-- start of DATA SHOWN --
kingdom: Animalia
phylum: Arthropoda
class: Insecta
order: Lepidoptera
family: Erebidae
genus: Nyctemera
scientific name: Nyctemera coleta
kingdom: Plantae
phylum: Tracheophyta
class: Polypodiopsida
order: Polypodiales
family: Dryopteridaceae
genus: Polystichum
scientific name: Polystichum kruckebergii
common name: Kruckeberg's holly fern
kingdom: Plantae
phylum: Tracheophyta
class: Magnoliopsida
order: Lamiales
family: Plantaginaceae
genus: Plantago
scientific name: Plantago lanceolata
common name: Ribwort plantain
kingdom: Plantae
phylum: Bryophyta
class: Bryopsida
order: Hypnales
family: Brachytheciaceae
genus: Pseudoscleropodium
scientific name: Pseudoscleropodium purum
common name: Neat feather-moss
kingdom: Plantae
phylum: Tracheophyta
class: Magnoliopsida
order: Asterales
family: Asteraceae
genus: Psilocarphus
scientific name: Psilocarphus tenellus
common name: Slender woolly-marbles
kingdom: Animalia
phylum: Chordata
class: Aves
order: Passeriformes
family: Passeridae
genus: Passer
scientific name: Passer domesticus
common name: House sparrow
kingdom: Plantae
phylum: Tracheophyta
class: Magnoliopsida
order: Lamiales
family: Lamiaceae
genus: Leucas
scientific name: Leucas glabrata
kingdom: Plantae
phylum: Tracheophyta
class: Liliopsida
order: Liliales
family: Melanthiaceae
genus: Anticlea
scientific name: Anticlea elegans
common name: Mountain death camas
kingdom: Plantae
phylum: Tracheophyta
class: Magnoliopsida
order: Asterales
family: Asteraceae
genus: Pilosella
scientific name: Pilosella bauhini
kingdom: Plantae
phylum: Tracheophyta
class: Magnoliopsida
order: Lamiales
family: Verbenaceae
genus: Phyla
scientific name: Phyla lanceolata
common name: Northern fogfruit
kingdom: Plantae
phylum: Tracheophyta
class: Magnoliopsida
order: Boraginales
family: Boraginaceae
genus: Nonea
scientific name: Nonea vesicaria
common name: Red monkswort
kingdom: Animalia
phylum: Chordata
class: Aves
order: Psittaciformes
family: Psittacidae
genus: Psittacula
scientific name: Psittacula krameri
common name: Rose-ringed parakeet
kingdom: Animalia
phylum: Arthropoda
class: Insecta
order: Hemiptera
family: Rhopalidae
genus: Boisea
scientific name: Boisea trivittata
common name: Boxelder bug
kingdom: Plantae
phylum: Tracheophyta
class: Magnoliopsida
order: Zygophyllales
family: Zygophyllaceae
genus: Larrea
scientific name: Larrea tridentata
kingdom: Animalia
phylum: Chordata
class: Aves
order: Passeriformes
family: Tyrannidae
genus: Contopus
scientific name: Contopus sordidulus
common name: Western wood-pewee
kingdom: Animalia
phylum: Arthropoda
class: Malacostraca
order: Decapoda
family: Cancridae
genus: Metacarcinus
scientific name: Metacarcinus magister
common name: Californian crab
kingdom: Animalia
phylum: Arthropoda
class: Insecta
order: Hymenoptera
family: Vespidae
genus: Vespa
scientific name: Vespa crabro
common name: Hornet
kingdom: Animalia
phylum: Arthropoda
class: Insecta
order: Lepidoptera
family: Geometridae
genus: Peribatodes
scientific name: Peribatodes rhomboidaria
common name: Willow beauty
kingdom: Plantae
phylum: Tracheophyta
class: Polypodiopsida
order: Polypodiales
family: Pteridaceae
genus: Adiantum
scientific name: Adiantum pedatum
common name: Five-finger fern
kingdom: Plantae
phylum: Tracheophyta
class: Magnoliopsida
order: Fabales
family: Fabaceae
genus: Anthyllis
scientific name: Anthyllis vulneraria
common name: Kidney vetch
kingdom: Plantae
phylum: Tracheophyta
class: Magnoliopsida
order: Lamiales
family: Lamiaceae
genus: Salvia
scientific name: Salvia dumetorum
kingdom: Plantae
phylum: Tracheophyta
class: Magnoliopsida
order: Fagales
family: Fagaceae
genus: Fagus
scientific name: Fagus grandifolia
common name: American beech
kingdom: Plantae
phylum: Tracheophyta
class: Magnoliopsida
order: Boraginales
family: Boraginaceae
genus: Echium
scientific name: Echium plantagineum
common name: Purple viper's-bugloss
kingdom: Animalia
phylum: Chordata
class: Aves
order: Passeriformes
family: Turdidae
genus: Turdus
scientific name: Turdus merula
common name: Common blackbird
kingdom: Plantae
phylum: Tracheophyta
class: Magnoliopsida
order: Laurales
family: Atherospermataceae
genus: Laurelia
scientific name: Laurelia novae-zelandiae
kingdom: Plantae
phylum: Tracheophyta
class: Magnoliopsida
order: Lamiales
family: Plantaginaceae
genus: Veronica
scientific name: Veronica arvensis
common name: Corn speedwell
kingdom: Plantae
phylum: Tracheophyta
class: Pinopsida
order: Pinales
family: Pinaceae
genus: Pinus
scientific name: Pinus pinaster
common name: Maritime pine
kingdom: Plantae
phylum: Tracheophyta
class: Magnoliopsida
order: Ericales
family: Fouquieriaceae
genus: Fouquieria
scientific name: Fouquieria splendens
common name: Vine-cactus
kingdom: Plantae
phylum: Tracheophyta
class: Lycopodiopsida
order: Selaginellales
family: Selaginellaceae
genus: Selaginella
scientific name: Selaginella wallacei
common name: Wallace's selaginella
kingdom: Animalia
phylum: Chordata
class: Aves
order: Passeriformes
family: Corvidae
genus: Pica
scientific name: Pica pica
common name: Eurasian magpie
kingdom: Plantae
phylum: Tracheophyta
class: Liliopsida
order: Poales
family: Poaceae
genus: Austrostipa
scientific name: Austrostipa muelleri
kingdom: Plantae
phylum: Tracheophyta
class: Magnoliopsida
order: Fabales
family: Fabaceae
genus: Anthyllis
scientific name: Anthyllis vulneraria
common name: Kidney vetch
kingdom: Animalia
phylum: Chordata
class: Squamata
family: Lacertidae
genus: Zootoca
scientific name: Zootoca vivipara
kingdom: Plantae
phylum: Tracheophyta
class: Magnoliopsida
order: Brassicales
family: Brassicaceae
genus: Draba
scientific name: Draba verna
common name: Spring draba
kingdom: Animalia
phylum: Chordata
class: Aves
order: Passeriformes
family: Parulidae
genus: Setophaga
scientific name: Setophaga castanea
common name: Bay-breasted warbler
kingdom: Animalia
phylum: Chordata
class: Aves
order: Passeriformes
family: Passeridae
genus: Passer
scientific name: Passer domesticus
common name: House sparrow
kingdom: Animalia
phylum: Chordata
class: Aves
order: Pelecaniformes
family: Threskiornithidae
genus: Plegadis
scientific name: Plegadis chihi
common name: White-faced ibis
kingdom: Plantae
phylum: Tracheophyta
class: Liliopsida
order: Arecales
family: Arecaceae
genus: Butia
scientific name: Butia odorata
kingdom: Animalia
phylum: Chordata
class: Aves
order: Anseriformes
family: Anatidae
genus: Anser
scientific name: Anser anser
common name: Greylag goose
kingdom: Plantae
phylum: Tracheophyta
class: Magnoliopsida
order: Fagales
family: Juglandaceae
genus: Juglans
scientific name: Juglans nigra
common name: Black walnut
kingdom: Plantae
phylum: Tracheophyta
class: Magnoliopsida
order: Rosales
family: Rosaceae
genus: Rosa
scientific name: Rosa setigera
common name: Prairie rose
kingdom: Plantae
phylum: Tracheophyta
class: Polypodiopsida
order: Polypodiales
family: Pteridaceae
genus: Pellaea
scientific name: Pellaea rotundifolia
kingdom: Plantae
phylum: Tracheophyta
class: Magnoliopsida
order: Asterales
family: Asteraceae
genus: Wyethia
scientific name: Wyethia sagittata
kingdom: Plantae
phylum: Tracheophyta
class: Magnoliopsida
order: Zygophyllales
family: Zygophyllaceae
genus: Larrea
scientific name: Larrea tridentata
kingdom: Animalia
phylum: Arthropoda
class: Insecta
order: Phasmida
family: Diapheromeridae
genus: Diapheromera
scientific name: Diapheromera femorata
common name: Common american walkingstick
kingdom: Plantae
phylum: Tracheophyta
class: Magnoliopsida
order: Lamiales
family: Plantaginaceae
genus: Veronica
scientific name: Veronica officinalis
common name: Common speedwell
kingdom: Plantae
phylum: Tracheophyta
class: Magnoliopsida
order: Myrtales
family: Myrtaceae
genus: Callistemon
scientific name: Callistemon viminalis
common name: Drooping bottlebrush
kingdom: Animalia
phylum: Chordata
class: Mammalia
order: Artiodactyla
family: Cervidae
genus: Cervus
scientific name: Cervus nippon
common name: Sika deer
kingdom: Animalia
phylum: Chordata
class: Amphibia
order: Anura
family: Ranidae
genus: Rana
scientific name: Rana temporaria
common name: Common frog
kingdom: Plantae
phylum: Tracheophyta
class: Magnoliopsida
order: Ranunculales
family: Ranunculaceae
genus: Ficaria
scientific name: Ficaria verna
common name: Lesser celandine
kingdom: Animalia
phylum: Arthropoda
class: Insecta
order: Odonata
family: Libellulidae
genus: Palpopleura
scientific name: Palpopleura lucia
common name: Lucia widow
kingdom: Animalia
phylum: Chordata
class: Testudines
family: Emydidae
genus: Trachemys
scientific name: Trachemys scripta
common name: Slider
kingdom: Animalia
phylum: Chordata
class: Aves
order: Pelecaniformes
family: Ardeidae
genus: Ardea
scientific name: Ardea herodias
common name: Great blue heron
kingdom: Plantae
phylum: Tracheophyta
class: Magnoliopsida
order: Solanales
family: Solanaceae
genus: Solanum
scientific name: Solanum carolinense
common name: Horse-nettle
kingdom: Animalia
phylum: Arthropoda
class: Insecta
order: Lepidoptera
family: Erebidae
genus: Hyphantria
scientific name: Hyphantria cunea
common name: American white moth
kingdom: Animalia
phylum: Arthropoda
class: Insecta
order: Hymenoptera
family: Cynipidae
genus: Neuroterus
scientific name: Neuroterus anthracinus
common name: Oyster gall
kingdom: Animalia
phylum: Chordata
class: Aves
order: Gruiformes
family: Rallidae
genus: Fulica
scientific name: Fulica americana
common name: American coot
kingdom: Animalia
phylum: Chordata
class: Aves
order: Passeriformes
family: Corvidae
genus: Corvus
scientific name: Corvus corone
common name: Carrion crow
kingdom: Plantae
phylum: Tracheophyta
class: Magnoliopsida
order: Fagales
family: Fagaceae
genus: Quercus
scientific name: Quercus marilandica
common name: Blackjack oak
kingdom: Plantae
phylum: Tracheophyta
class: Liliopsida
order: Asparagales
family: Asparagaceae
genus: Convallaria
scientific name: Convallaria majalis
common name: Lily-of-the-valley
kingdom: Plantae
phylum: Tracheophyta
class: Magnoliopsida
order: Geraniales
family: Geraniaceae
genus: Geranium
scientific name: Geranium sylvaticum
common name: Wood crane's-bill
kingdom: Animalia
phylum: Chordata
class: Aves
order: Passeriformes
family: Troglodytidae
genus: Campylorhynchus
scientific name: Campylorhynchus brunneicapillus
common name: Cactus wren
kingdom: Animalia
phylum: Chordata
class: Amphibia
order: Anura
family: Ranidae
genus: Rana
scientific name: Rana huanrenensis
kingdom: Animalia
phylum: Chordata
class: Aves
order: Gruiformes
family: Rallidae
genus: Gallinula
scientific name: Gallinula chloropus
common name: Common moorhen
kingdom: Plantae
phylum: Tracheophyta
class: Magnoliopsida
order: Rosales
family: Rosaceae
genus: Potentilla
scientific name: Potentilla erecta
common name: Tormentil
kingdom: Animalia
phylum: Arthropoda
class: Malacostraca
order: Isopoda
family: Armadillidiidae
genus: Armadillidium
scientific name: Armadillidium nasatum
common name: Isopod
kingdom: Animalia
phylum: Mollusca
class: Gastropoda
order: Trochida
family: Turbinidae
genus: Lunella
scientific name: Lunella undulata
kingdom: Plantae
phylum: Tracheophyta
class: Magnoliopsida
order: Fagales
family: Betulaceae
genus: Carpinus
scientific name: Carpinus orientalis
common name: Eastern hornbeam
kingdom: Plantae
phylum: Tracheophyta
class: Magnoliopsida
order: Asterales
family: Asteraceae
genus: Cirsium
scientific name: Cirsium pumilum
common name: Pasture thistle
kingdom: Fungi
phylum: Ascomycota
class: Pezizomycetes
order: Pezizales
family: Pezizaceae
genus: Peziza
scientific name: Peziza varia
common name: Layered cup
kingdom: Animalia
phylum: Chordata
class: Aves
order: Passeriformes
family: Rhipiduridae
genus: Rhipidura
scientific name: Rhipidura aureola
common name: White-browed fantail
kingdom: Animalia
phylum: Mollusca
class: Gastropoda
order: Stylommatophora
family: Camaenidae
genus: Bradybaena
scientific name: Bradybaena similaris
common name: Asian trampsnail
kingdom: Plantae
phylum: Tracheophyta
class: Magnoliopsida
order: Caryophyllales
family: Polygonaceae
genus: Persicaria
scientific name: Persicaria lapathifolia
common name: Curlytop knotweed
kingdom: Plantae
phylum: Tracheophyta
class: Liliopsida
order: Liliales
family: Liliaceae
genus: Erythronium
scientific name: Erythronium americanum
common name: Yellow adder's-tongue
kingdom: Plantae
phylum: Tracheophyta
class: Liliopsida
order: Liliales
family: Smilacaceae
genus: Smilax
-- end of DATA SHOWN --
BRIEF: Rewrite everything in the material from the line containing "common name: Pasture thistle" down to the line containing "common name: White-browed fantail", replacing each "phylum" with "division" and changing nothing else. Give only those lines.

THE REPLY:
common name: Pasture thistle
kingdom: Fungi
division: Ascomycota
class: Pezizomycetes
order: Pezizales
family: Pezizaceae
genus: Peziza
scientific name: Peziza varia
common name: Layered cup
kingdom: Animalia
division: Chordata
class: Aves
order: Passeriformes
family: Rhipiduridae
genus: Rhipidura
scientific name: Rhipidura aureola
common name: White-browed fantail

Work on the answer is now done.